How would you show that a finite set has no cluster points?
Is this in a topological space? Or a metric space?
If this is a topological space, this is wrong.
Think about $\displaystyle \left(X,\mathfrak{J}\right)$ where $\displaystyle X=\left\{a,b\right\},\text{ }\mathfrak{J}=\left\{\varnothing,X\right\}$. It is easy to see that $\displaystyle b$ is a limit point of the set $\displaystyle \{a\}$. For, the only neighborhood of $\displaystyle b$ is $\displaystyle X$ which contains a point of $\displaystyle \{a\}$ distinct from itself.

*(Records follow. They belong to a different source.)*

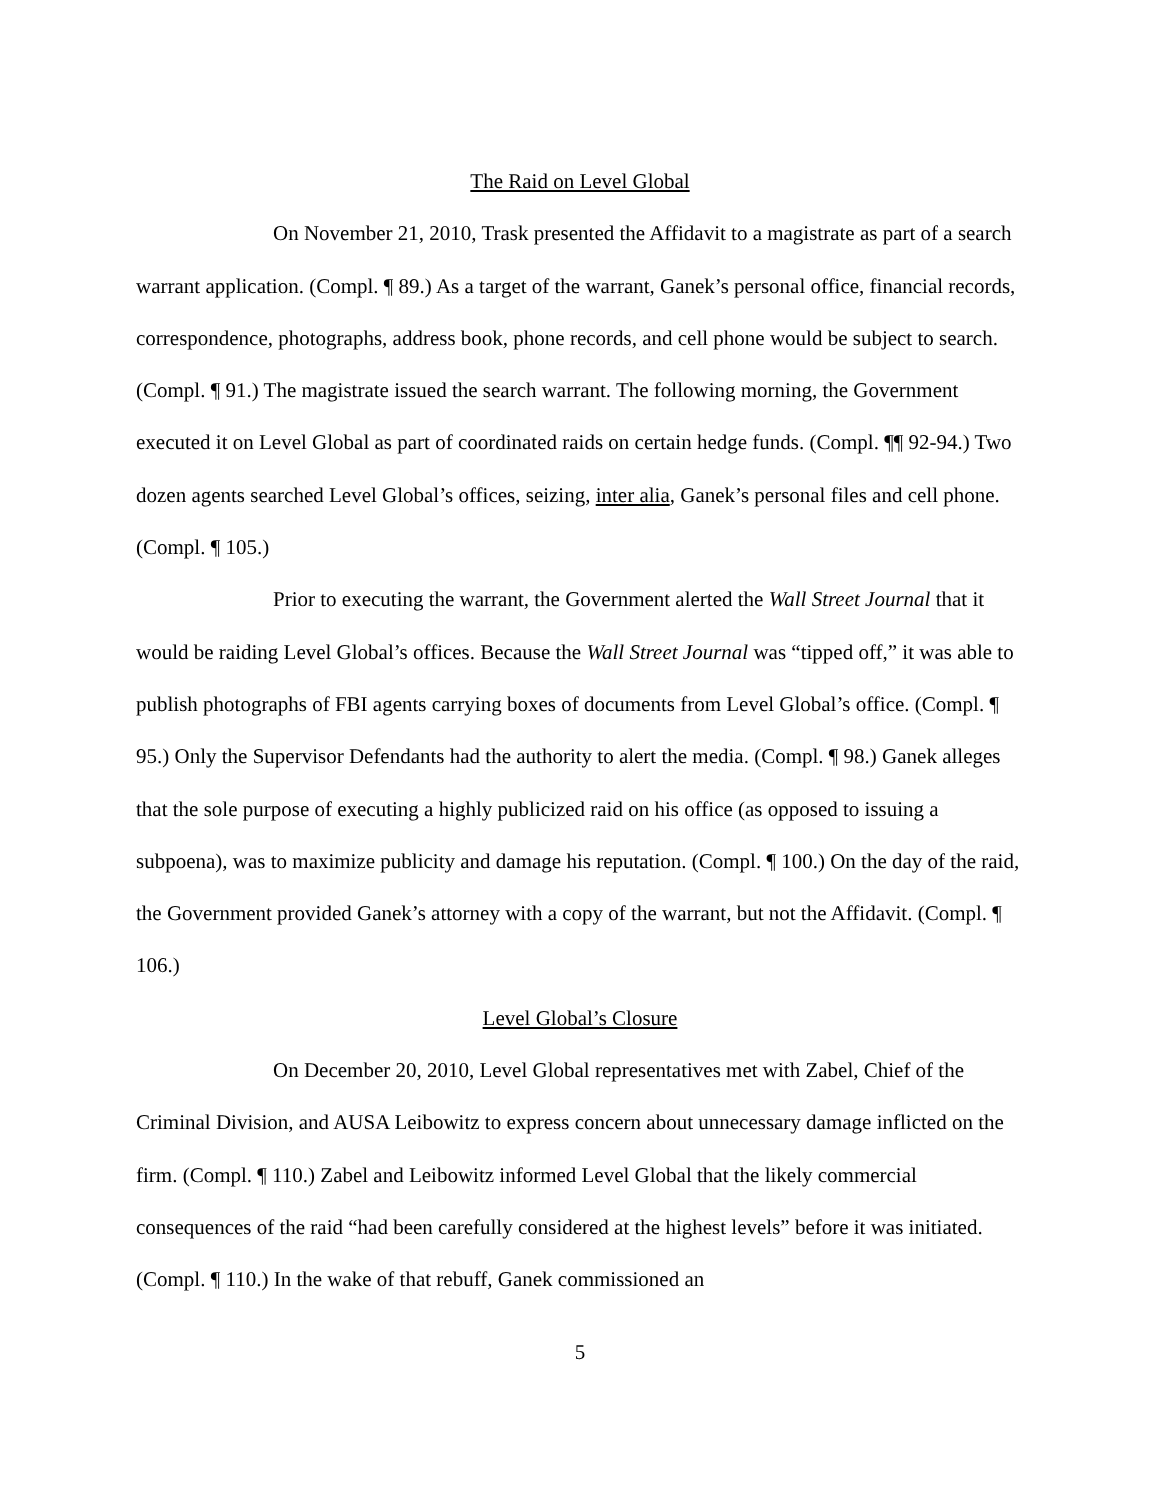The Raid on Level Global
On November 21, 2010, Trask presented the Affidavit to a magistrate as part of a search warrant application. (Compl. ¶ 89.) As a target of the warrant, Ganek’s personal office, financial records, correspondence, photographs, address book, phone records, and cell phone would be subject to search. (Compl. ¶ 91.) The magistrate issued the search warrant. The following morning, the Government executed it on Level Global as part of coordinated raids on certain hedge funds. (Compl. ¶¶ 92-94.) Two dozen agents searched Level Global’s offices, seizing, inter alia, Ganek’s personal files and cell phone. (Compl. ¶ 105.)
Prior to executing the warrant, the Government alerted the Wall Street Journal that it would be raiding Level Global’s offices. Because the Wall Street Journal was “tipped off,” it was able to publish photographs of FBI agents carrying boxes of documents from Level Global’s office. (Compl. ¶ 95.) Only the Supervisor Defendants had the authority to alert the media. (Compl. ¶ 98.) Ganek alleges that the sole purpose of executing a highly publicized raid on his office (as opposed to issuing a subpoena), was to maximize publicity and damage his reputation. (Compl. ¶ 100.) On the day of the raid, the Government provided Ganek’s attorney with a copy of the warrant, but not the Affidavit. (Compl. ¶ 106.)
Level Global’s Closure
On December 20, 2010, Level Global representatives met with Zabel, Chief of the Criminal Division, and AUSA Leibowitz to express concern about unnecessary damage inflicted on the firm. (Compl. ¶ 110.) Zabel and Leibowitz informed Level Global that the likely commercial consequences of the raid “had been carefully considered at the highest levels” before it was initiated. (Compl. ¶ 110.) In the wake of that rebuff, Ganek commissioned an
5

In a metric space $\displaystyle X$ though, think about the set $\displaystyle E=\left\{e_1,\cdots,e_n\right\}$ and for any $\displaystyle x\in X$ take $\displaystyle \delta=\min_{1\leqslant j\leqslant n}d\left(x,e_j\right)$ and consider $\displaystyle B_{\delta}(x)$
x is a cluster point of A if every neighborhood of x contains some point of A other than x. Since A contains only a finite number of points, there can be only a finite number of points of A in any neighborhood of x. That means that, in any neighborhood of x, there is a point of A, other than x itself, which is closest to x. Look at a neighborhood of x with radius less than that least distance.